*Your assignment*.
Look through the data and write out every line with the word "side" in it.

*Material provided*.
Start of Block
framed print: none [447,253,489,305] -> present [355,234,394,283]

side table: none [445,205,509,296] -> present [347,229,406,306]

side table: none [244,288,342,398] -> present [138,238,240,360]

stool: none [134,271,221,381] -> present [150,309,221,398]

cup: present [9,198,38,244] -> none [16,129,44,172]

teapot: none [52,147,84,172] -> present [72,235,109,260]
End of Block
Start of Block
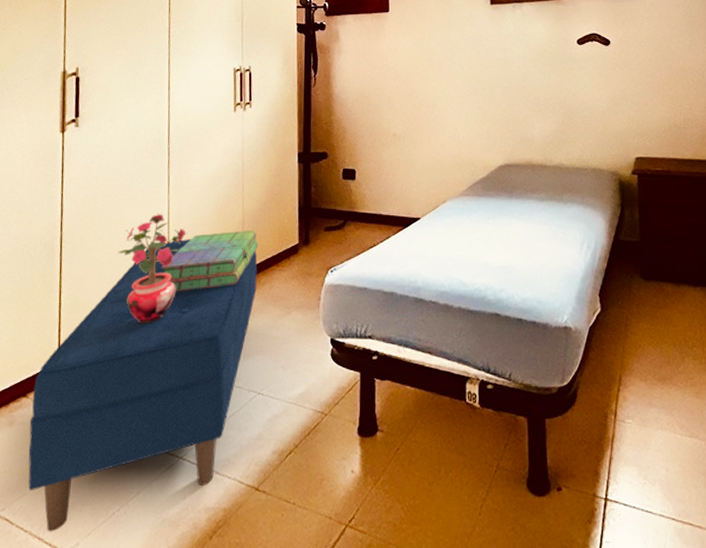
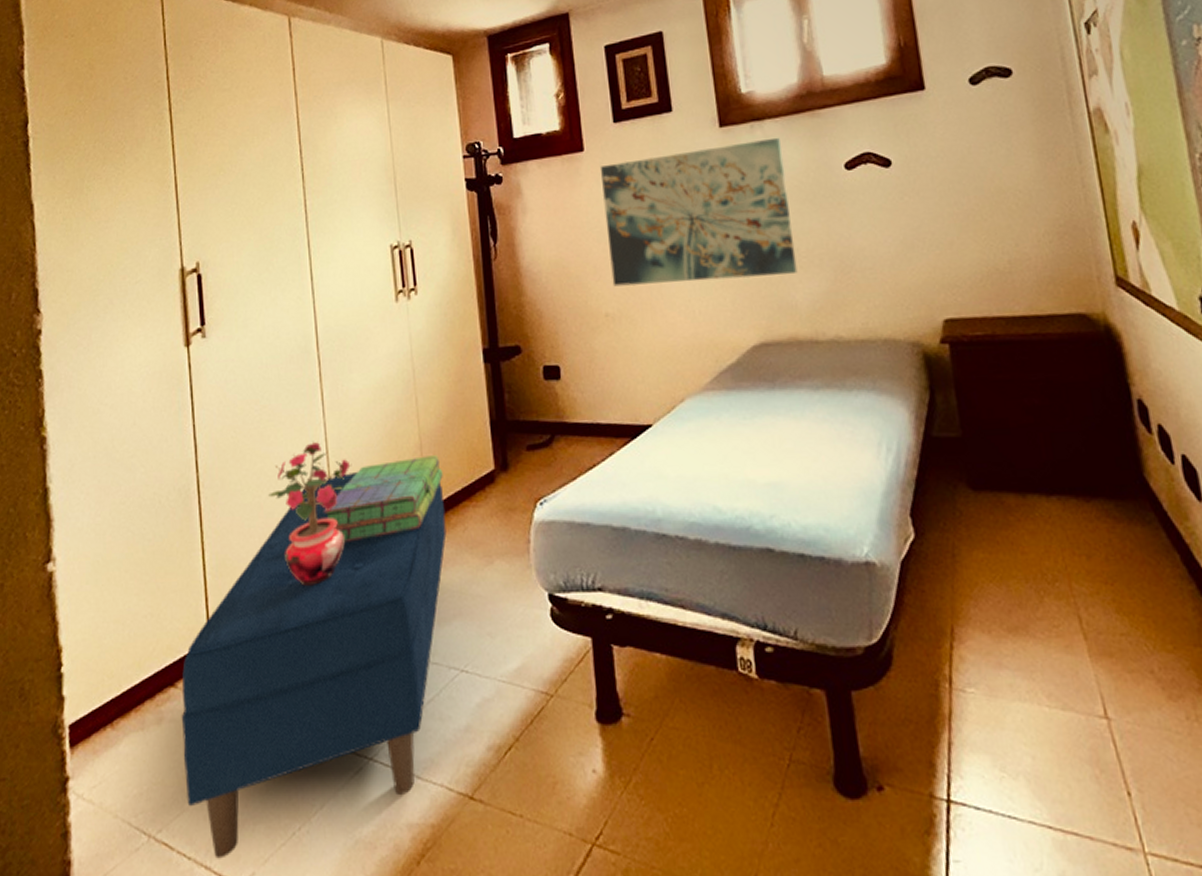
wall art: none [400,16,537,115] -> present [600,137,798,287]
End of Block
*Response to the exercise*.
side table: none [445,205,509,296] -> present [347,229,406,306]
side table: none [244,288,342,398] -> present [138,238,240,360]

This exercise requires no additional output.